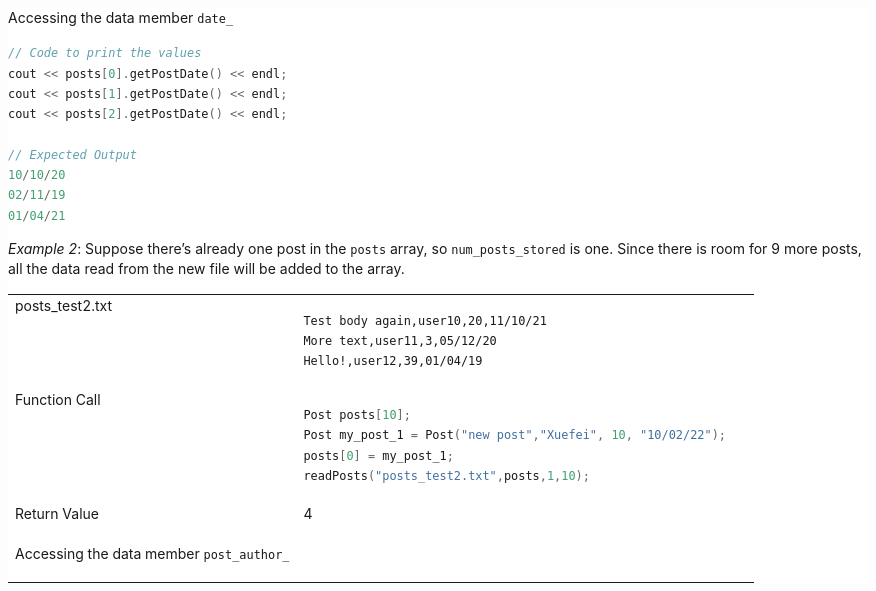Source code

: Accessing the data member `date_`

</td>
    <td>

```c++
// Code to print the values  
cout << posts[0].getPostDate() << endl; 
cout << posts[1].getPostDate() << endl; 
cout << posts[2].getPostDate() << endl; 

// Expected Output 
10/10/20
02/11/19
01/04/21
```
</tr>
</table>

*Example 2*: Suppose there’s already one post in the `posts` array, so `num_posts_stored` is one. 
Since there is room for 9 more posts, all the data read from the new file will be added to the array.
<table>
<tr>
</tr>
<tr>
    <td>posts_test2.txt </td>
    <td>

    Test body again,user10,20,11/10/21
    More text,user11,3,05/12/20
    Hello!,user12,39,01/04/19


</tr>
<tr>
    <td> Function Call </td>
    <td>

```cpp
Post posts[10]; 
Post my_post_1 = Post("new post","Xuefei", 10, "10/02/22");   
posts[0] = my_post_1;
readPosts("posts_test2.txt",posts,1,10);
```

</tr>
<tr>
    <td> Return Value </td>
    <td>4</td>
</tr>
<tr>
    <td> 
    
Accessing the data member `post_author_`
□ □ □ □ □
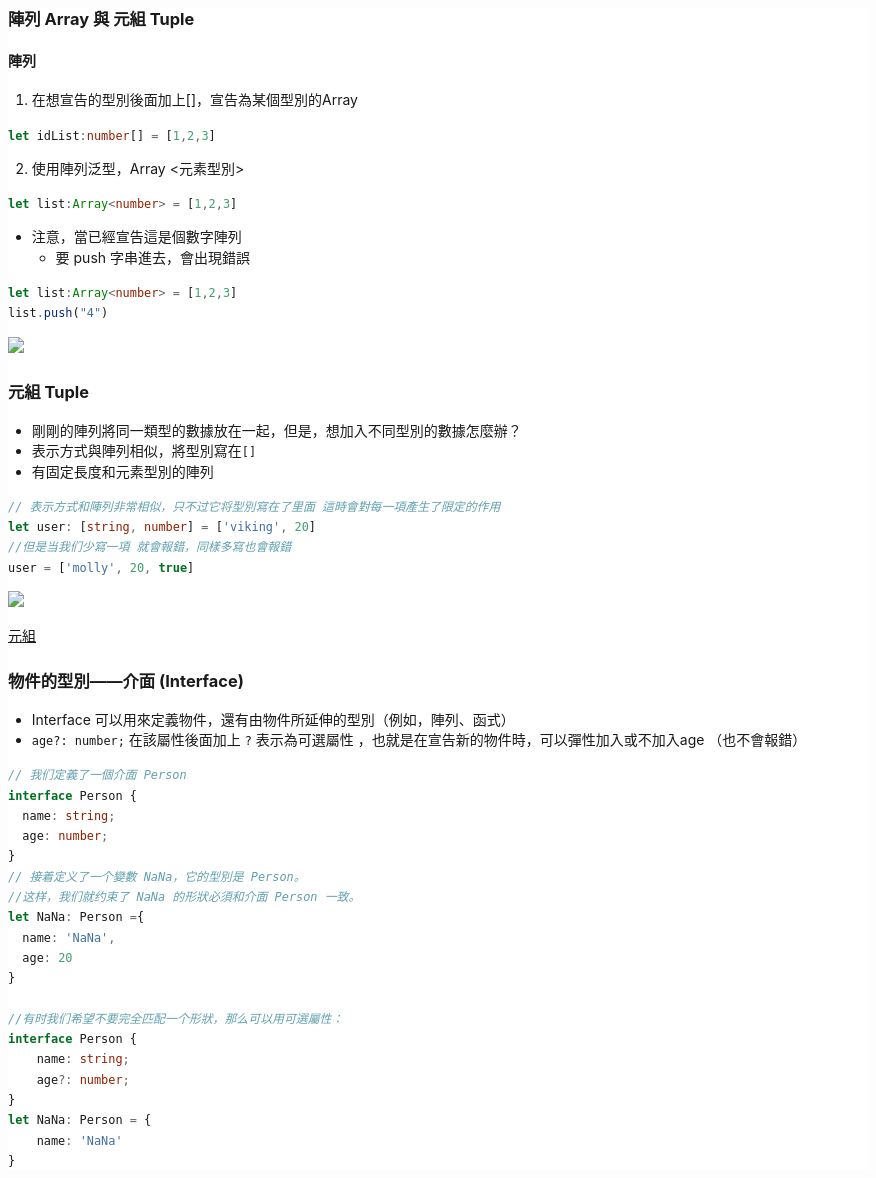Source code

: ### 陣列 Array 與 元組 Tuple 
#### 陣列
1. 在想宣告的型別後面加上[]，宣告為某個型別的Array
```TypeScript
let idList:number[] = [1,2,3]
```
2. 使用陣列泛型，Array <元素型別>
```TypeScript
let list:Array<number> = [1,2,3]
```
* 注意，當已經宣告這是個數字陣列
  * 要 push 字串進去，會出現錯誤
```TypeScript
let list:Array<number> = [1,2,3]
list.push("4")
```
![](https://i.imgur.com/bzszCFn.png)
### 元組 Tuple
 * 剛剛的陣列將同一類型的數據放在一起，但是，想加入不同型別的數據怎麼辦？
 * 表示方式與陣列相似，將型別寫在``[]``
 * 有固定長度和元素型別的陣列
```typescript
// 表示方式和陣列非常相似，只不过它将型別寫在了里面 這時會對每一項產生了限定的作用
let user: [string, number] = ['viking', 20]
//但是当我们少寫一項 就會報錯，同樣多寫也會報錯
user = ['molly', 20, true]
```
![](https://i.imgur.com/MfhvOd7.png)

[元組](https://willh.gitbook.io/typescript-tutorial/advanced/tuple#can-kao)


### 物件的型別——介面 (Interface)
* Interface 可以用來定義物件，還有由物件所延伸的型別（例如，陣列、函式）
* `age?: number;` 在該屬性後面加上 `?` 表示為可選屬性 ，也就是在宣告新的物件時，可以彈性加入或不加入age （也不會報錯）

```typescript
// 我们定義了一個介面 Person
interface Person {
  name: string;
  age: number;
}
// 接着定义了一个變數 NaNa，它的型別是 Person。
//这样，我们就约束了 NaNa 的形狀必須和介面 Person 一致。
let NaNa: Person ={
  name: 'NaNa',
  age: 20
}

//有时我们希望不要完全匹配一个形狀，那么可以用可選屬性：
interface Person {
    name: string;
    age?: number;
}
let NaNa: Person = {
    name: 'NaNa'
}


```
□ □ □ □ □
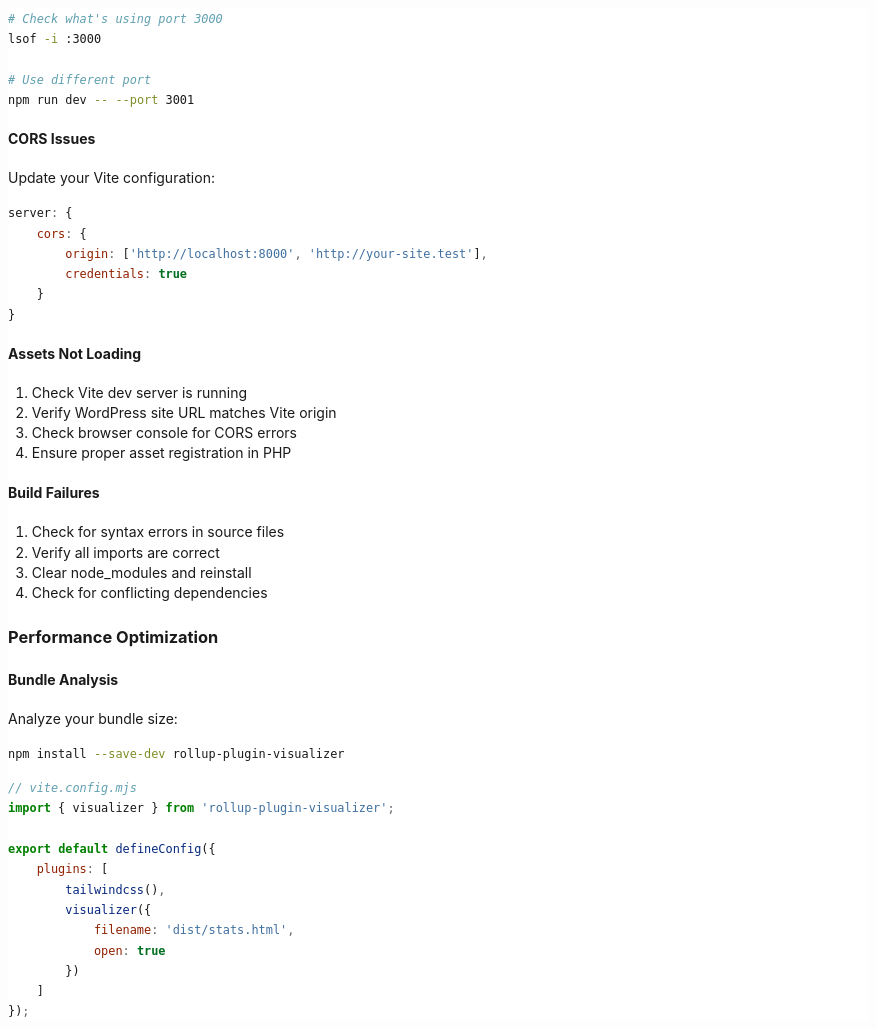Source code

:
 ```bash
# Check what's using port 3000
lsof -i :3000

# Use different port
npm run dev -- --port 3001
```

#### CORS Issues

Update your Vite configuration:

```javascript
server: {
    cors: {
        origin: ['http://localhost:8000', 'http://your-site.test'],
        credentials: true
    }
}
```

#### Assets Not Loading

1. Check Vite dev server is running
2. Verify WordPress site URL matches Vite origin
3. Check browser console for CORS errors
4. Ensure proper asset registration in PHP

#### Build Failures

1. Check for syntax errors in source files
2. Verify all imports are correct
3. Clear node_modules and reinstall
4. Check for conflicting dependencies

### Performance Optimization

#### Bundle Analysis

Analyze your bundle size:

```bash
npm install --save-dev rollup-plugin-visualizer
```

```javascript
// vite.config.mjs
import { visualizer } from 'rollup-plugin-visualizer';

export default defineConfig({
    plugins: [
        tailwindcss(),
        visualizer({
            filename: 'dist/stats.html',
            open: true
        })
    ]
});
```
□ □ □ □ □
> [WHAT THE TASK ASKS]: Search the listing for the word "getPostDate", and copy every line in which it is found.

> [SOLUTION]:
cout << posts[0].getPostDate() << endl; 
cout << posts[1].getPostDate() << endl; 
cout << posts[2].getPostDate() << endl; 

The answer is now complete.